* _Texto fornecido_
A conta de luz segue pressionando o orçamento dos brasileiros em 2026, e o principal vilão pode não ser aquele que você imagina. Apesar da fama do ar-condicionado e da geladeira, um eletrodoméstico específico tem chamado atenção pelo impacto direto no consumo: o forno elétrico.
O motivo está na combinação de alta potência e tempo de uso. Mesmo não sendo utilizado todos os dias, o forno pode gerar picos elevados de consumo sempre que é ligado.
Essa mudança de percepção altera a forma como o consumidor deve olhar para o gasto energético dentro de casa, principalmente em períodos de tarifas mais altas.
Por que o forno elétrico pesa tanto na conta?
O forno elétrico se destaca por exigir muita energia para funcionar. Entre os principais fatores estão:
- potência elevada, geralmente acima de 2.000W
- tempo prolongado de uso em cada preparo
- necessidade de manter temperatura constante
Enquanto outros aparelhos funcionam em ciclos mais curtos, o forno permanece ativo por longos períodos, o que aumenta o consumo total.
Isso explica porque ele pode superar até mesmo a air fryer, que é mais eficiente e rápida.
Quais aparelhos mais consomem energia em casa?
Embora o forno apareça como destaque recente, o consumo doméstico continua concentrado em alguns itens clássicos. Veja os principais:
| Aparelho | Tipo de consumo | Impacto |
|---|---|---|
| Chuveiro elétrico | Alto e frequente | Muito alto |
| Ar-condicionado | Variável | Alto |
| Geladeira | Contínuo (24h) | Alto |
| Forno elétrico | Pontual e intenso | Alto |
| Cooktop elétrico | Frequente | Médio/alto |
O chuveiro elétrico, por exemplo, ainda pode representar uma fatia significativa da conta, principalmente em regiões mais frias ou com uso prolongado.
Para reduzir o impacto na conta de luz, pequenos ajustes no dia a dia podem gerar economia relevante ao longo do mês.
Na prática, o problema não está apenas no aparelho, mas na forma como ele é utilizado. O forno elétrico surge como um dos principais vilões da conta de luz em 2026, sobretudo, pelo consumo elevado em usos prolongados.
Ainda assim, o impacto final depende diretamente do hábito de uso. A lógica é simples: quanto maior a potência e o tempo ligado, maior será o custo.
Por isso, mais do que evitar um único aparelho, o caminho para economizar passa por controlar o uso e fazer escolhas mais eficientes no dia a dia.

[Registros de uma fonte de dados]

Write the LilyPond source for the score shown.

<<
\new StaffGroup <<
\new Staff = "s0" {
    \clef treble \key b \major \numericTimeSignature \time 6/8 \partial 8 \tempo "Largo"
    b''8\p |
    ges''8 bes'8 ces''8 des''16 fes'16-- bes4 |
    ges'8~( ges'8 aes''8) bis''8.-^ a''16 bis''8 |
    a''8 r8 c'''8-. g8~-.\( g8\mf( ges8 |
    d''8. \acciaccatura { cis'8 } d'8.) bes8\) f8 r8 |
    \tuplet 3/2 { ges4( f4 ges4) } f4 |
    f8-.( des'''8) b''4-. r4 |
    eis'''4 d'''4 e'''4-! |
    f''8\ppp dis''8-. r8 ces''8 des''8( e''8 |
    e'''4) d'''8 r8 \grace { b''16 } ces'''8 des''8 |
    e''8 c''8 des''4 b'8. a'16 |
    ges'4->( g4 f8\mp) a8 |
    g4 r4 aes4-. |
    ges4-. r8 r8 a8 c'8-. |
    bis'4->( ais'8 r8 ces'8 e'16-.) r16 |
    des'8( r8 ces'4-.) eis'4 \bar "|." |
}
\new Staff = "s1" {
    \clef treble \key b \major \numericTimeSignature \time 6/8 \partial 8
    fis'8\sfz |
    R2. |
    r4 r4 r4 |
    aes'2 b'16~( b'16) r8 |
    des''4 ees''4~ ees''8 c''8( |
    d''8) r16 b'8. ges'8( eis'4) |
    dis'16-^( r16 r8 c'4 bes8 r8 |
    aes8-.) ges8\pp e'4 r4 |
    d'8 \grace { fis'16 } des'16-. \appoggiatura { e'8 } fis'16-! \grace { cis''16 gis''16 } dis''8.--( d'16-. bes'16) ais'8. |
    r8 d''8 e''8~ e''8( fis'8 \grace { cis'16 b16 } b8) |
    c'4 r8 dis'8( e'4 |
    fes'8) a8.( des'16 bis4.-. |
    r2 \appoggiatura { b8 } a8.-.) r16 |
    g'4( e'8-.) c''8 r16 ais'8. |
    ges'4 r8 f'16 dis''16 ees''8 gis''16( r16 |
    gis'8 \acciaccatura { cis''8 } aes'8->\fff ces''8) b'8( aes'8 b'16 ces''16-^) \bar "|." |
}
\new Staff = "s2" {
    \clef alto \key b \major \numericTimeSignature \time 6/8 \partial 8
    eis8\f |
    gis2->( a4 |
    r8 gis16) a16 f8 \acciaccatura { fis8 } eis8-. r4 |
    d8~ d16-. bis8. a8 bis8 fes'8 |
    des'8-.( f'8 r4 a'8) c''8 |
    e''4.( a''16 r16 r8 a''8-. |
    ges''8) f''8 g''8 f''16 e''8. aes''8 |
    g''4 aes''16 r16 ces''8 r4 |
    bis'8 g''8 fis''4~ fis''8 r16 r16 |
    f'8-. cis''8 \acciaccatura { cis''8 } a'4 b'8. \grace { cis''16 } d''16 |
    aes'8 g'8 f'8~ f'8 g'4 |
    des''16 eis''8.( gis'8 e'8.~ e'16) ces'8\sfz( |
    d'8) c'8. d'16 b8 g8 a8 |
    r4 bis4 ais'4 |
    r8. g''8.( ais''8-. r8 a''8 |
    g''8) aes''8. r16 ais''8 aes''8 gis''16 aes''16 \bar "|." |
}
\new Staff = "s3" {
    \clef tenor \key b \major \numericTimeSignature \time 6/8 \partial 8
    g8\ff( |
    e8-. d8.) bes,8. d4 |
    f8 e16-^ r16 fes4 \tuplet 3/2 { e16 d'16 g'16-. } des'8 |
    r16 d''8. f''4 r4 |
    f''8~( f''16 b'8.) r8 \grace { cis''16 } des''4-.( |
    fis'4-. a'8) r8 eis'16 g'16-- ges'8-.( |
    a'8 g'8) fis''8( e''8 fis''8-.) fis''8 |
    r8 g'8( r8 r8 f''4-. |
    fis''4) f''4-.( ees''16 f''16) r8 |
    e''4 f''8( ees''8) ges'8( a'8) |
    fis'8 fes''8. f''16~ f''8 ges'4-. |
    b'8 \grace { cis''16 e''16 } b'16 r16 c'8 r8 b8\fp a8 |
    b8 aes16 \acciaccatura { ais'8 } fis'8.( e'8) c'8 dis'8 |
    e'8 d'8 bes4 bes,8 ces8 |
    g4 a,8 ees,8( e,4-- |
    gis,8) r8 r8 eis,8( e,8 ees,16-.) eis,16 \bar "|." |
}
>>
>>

* _Perguntas_
1 > Resuma o parágrafo do texto sobre a conta de luz que começa com "Na prática, o problema não está apenas no aparelho", preservando suas informações principais.
2 > Transcreva literalmente o trecho do texto sobre a conta de luz que vai de "Essa mudança de" até "energia em casa?", incluindo este último.
Não é preciso consultar os registros.

* _Resultados_
1 > O problema está tanto no aparelho quanto na forma de uso. Em 2026, o forno elétrico aparece como um dos maiores vilões da conta de luz, principalmente pelo alto consumo quando usado por muito tempo.

2 >
Essa mudança de percepção altera a forma como o consumidor deve olhar para o gasto energético dentro de casa, principalmente em períodos de tarifas mais altas.
Por que o forno elétrico pesa tanto na conta?
O forno elétrico se destaca por exigir muita energia para funcionar. Entre os principais fatores estão:
- potência elevada, geralmente acima de 2.000W
- tempo prolongado de uso em cada preparo
- necessidade de manter temperatura constante
Enquanto outros aparelhos funcionam em ciclos mais curtos, o forno permanece ativo por longos períodos, o que aumenta o consumo total.
Isso explica porque ele pode superar até mesmo a air fryer, que é mais eficiente e rápida.
Quais aparelhos mais consomem energia em casa?